Chart understanding data:
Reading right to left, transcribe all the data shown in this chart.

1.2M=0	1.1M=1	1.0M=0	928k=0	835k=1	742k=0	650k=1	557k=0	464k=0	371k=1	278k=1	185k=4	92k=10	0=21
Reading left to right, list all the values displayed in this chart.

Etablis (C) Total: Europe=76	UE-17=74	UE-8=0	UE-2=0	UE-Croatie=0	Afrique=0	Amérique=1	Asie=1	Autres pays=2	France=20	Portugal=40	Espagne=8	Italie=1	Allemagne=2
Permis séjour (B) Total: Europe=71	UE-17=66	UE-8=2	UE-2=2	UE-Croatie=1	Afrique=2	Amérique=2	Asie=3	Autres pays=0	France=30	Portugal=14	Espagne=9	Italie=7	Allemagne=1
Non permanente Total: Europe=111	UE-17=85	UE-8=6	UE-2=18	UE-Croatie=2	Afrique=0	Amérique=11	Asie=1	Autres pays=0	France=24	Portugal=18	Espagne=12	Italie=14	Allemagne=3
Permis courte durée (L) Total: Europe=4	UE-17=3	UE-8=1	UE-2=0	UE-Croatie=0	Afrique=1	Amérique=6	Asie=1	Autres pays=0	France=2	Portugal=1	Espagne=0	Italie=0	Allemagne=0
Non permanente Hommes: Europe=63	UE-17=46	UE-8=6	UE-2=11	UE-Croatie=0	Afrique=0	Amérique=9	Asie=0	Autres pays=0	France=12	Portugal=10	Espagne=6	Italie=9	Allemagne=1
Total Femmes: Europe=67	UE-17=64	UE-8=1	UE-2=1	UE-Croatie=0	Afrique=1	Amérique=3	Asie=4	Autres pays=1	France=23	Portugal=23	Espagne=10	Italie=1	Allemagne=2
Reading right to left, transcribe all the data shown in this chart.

What needs to be done
Count the lines in the entries above that contain the word "permanente" and give only the number.

The completed task
2